The grocery store is now being repaired following the shooting. But even when it reopens, Mendy says, something — and someone — will be missing.
“It’s going to take some time to get it up and running again,” he said. “But it’s definitely not going to be the same. Even if they rebuild, even if they change the look and everything, there’s still going to be the feeling of what happened over there.”
Moshe Deutsch, 24
Deutsch was one of the first students at a Hasidic yeshiva located next to the grocery store. Rabbi David Niederman, president of the United Jewish Organizations of Williamsburg and North Brooklyn, said in a statement that Deutsch was “dedicated to studying his Jewish faith every day.”
Niederman added that Deutsch was a generous volunteer to charitable organizations, following in the footsteps of his parents. Chai Lifeline, a Jewish organization that aids sick children, posted on Facebook that Deutsch was a “dedicated” volunteer for its summer bike trip.

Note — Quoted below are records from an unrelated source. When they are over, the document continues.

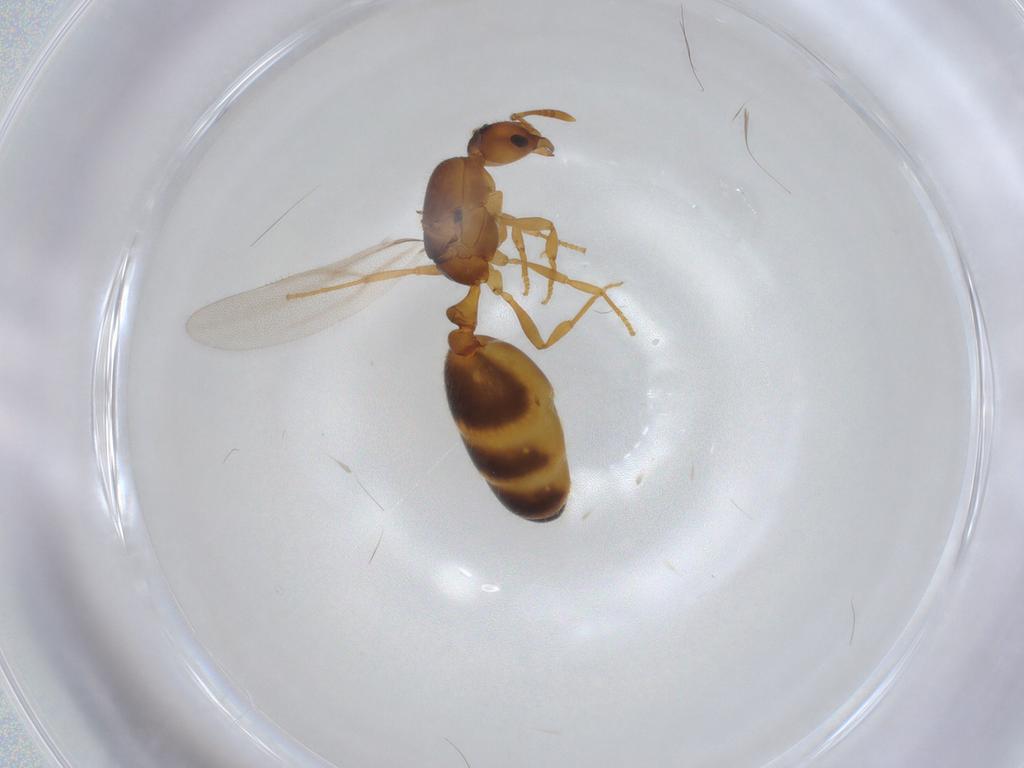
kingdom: Animalia
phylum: Arthropoda
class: Insecta
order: Hymenoptera
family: Formicidae
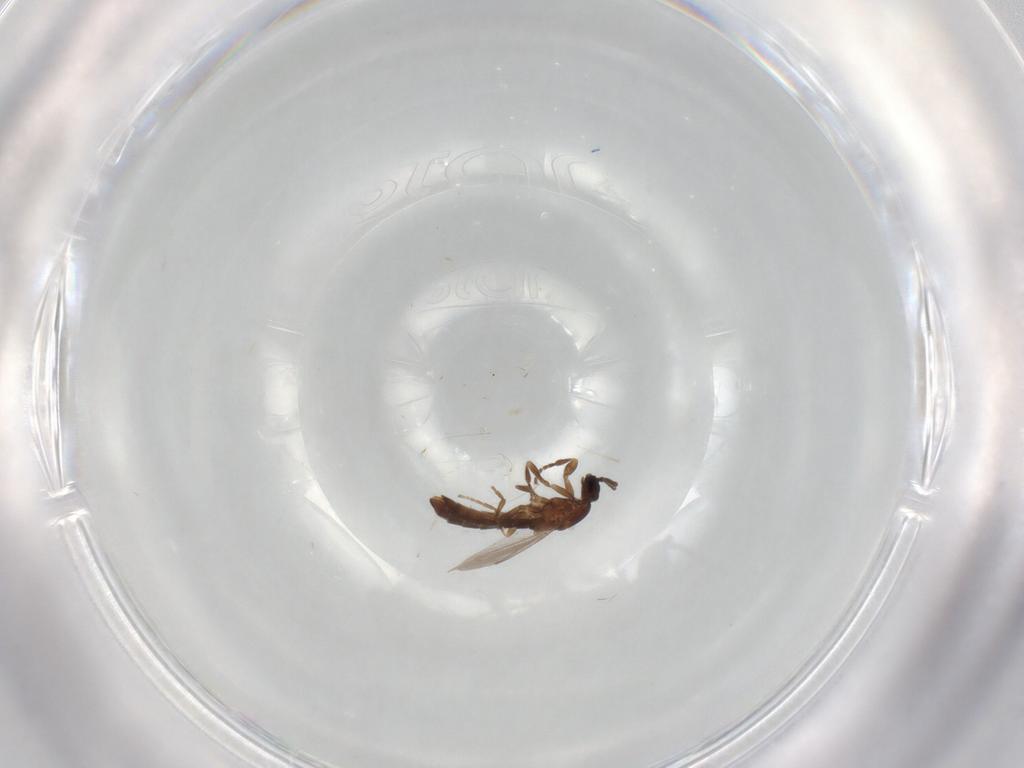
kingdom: Animalia
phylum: Arthropoda
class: Insecta
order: Diptera
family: Scatopsidae
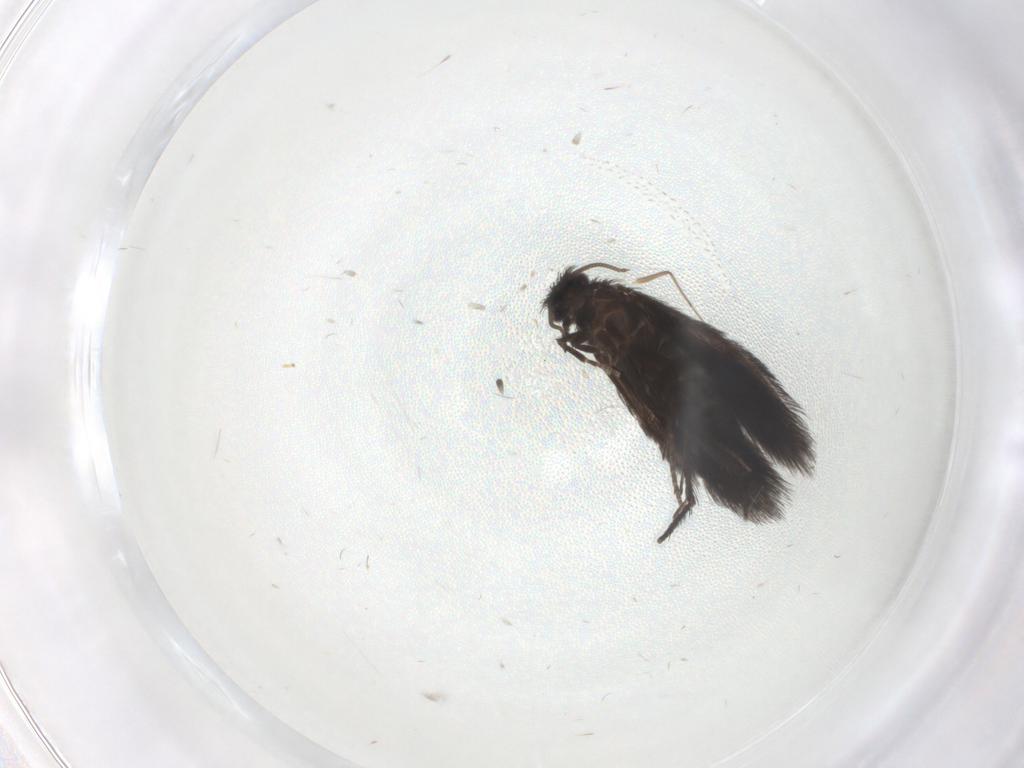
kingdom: Animalia
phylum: Arthropoda
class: Insecta
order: Trichoptera
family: Hydroptilidae
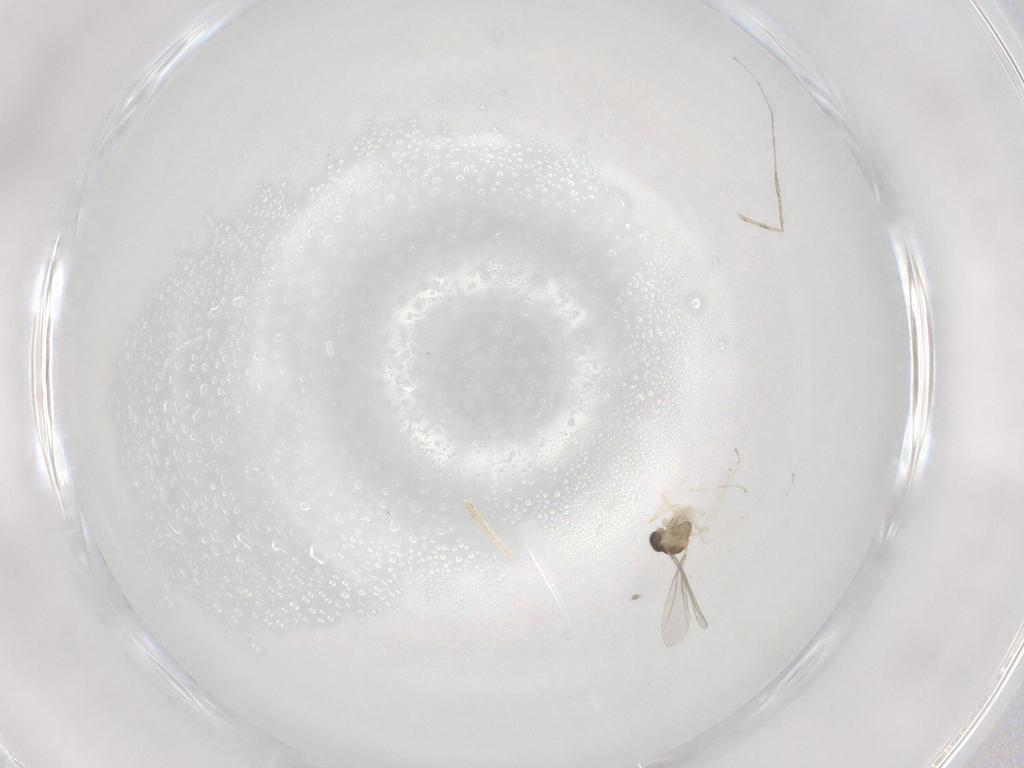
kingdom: Animalia
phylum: Arthropoda
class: Insecta
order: Diptera
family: Cecidomyiidae
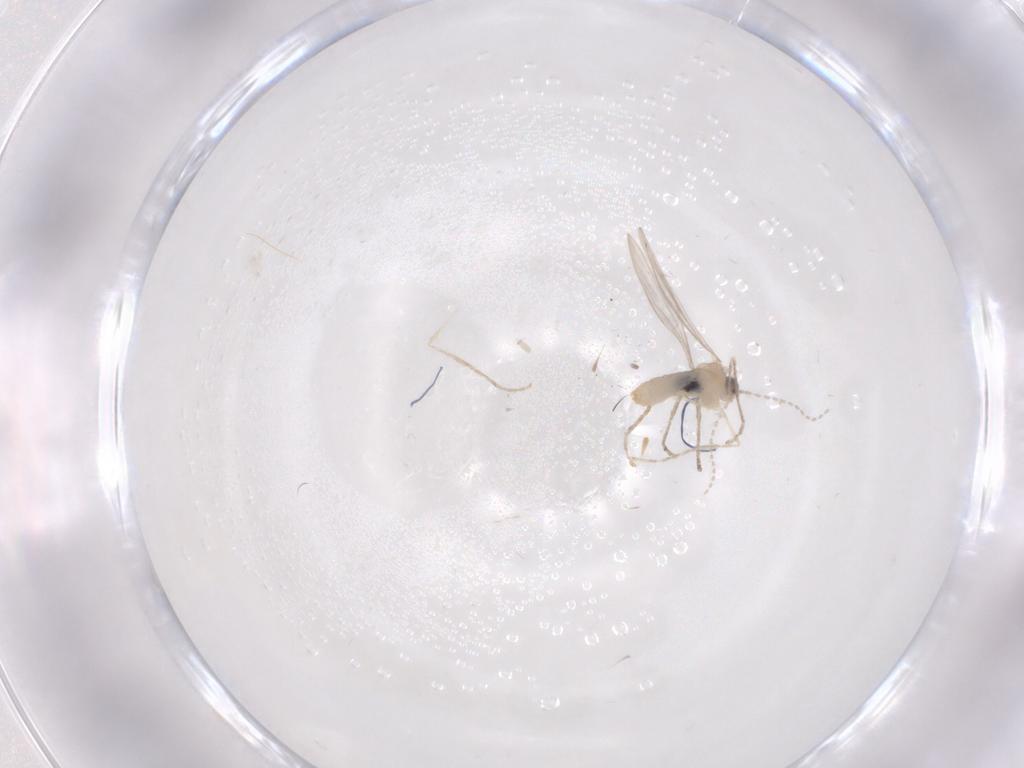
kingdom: Animalia
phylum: Arthropoda
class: Insecta
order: Diptera
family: Cecidomyiidae
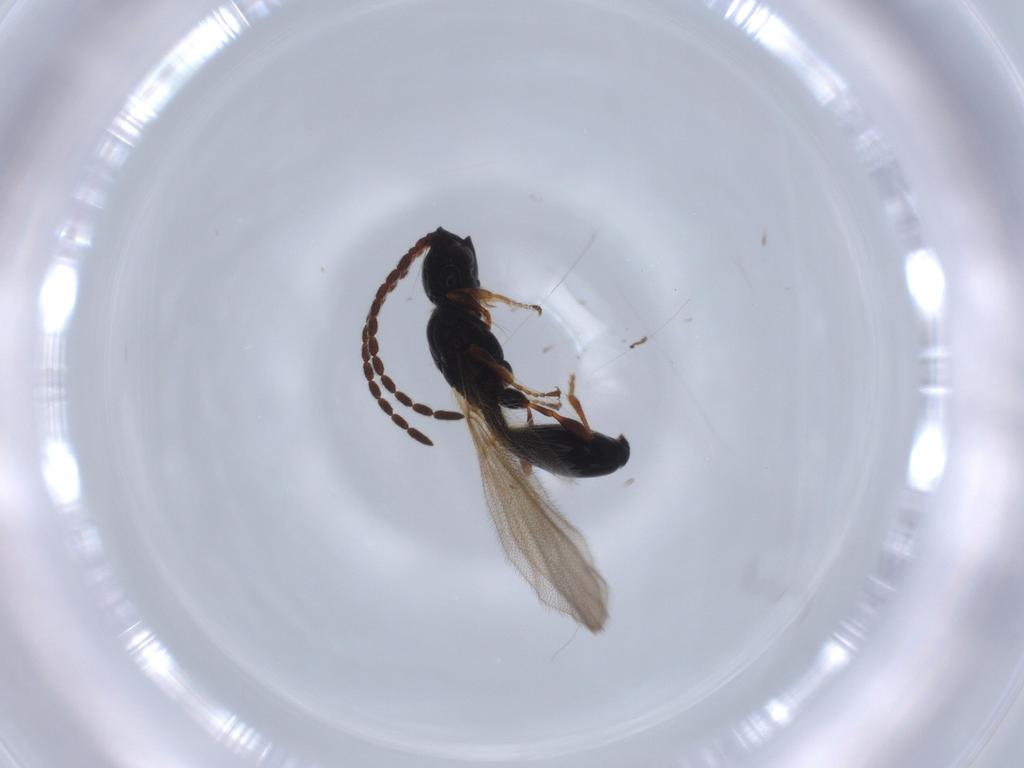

“He was extremely kind and generous, and was the go-to person when his peers needed help,” Niederman said. “Moshe followed in his father’s footsteps and devoted his spare time and energy to help organize the UJO Passover food distribution and many other acts of kindness. The community lost a promising, upcoming charitable person who was spreading love and kindness.”
Miguel Douglas, 49
Douglas, a JC Kosher employee, was friendly to everyone who came in, said Rabbi Shmully Levitin, a Jersey City resident who frequented the store.
“He was very nice, always helpful, always looking to help the customers,” Levitin said. “He was dedicated to his job.”
Joseph Seals, 39
A father of five, Seals had served as a police officer for 15 years, according to NBC News. He was killed after encountering the gunmen at a nearby cemetery.
Seals was the lead officer responsible for removing illegal guns from the city streets. In 2008, he saved a woman from a sexual assault in her own home on Christmas Eve. After responding to a police call, Seals climbed a fire escape, broke through a window and wrestled the assailant to the ground.
He also was known as a devoted father who was often seen playing with his kids.
“For Halloween, he would climb up on the house, on the roof and put up these crazy decorations for the kids,” Joe Vuotolo, a neighbor, told NJ.com. “A really great guy. It’s a shame.”